Secrets of the Man Who Created Hannibal Lecter

Thomas Harris on His New Novel, Distressed Animals, and More.

Thomas Harris's "Red Dragon"
Thomas Harris discussed his fiction in a rare interview.
Martin Pettitt/Creative Commons

In Hannibal Lecter, Thomas Harris created one of the most fascinating and unnerving characters in American fiction. Even when he’s not writing about Lecter, Harris has a penchant for the disconcerting: his early novel Black Sunday, adapted for the screen in 1977, was about a terrorist attack on the Super Bowl. And in his Lecter novels, Harris traced the evolution of a terrifyingly amoral figure, a man in whom a rigorous intellect is offset by a diabolical penchant for cannibalism. Stephen King, who knows a thing or two about horror fiction, once called Harris’s novel Hannibal “one of the two most frightening popular novels of our time.”

Harris doesn’t do many interviews, preferring to let his fiction speak for itself. But it’s a recent and rare one, for the New York Times, which provides readers with a window into what Harris does when he’s not writing. And what that actually involves is…nurturing sick and injured animals back to health?

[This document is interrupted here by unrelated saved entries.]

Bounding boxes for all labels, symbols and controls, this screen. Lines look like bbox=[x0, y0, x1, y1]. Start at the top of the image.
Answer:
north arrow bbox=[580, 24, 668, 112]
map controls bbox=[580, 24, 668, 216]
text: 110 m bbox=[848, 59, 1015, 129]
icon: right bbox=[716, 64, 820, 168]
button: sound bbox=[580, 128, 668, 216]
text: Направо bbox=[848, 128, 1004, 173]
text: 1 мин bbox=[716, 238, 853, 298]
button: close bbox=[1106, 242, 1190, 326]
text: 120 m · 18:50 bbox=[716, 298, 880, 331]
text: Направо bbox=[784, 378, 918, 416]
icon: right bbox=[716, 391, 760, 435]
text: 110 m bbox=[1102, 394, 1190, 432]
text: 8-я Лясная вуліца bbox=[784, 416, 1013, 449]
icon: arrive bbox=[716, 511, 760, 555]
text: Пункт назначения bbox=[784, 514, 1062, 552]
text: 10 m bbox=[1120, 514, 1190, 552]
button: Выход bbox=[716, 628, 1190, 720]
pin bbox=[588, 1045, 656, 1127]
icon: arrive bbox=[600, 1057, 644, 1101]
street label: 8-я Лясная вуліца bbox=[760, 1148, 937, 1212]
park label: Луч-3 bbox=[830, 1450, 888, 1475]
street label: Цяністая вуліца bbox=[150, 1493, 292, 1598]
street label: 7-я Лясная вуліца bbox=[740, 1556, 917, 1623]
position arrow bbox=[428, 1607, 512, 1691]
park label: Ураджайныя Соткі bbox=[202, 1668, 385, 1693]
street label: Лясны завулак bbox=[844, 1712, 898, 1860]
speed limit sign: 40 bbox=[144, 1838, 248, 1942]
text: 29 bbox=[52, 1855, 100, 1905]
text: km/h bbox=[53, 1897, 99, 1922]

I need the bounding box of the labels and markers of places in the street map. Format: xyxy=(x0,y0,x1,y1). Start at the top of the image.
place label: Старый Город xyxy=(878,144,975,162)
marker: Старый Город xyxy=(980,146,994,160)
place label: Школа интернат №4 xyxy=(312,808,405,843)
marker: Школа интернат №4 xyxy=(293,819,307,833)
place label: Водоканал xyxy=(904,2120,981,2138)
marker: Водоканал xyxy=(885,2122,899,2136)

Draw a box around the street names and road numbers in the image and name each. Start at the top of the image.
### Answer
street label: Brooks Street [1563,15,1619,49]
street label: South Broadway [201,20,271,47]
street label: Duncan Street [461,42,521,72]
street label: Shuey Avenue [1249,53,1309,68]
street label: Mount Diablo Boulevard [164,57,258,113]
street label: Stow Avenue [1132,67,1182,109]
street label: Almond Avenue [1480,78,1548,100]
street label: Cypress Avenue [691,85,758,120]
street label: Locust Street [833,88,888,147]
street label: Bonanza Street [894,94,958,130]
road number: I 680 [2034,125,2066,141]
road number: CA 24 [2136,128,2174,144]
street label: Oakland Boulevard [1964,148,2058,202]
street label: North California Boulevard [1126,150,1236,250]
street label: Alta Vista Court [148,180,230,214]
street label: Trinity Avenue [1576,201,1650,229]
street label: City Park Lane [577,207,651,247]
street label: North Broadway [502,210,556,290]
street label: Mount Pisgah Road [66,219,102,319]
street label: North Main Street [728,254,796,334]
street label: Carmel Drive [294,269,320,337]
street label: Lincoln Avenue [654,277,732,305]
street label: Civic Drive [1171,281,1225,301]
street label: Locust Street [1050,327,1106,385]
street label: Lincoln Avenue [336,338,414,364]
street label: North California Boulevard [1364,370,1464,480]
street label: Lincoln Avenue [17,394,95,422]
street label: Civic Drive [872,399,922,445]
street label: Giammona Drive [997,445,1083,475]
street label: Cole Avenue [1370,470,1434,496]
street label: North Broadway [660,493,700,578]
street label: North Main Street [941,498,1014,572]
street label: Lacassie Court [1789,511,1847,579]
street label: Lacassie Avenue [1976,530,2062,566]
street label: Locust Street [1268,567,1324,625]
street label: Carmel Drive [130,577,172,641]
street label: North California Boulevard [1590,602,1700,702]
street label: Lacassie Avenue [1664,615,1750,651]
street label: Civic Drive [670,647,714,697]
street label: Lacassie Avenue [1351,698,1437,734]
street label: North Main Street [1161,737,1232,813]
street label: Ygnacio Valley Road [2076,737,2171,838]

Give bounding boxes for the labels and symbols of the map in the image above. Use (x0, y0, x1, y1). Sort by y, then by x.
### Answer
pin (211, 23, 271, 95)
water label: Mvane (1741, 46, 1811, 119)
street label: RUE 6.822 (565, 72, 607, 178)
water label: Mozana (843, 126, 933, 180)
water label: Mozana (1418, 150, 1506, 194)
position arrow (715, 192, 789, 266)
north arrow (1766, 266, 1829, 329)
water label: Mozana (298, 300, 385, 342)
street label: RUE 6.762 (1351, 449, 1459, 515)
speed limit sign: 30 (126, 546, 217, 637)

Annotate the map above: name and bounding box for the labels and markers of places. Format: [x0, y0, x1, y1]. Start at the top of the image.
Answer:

Yes, now it can be revealed: Thomas Harris is a regular at an animal rescue center near his Miami home. “He’s brought orphaned squirrels and an injured ibis there,” the article reveals. Accompanying it are photos of Harris bonding with a possum and with a a tiny, tiny owl. It’s about the cutest thing you’ll ever see that has some connection to The Silence of the Lambs.

What else can be gleaned from the interview? Harris’s latest novel, Cari Mora, in which characters clash over a fortune buried beneath a Miami Beach mansion, emerged from his desire to write about the area of Florida in which he lives. Elements of his novel Hannibal Rising were written as an homage to The Tale of Genji. And Harris “plans to binge-watch” the cult television series Hannibal at some point soon. (Who among us can’t relate to having a show that they’re hoping to get around to binging? Admittedly, most us did not write the novels on which that show was based, but even so.)

In her review of Cari Mora, Slate’s Laura Miller notes that its title character’s name can be seen as a play on the Latin “Cara Mori,” or “Dear Death.” Harris definitely has a penchant for the macabre, but this recent interview showcases Harris’s livelier aspects as well.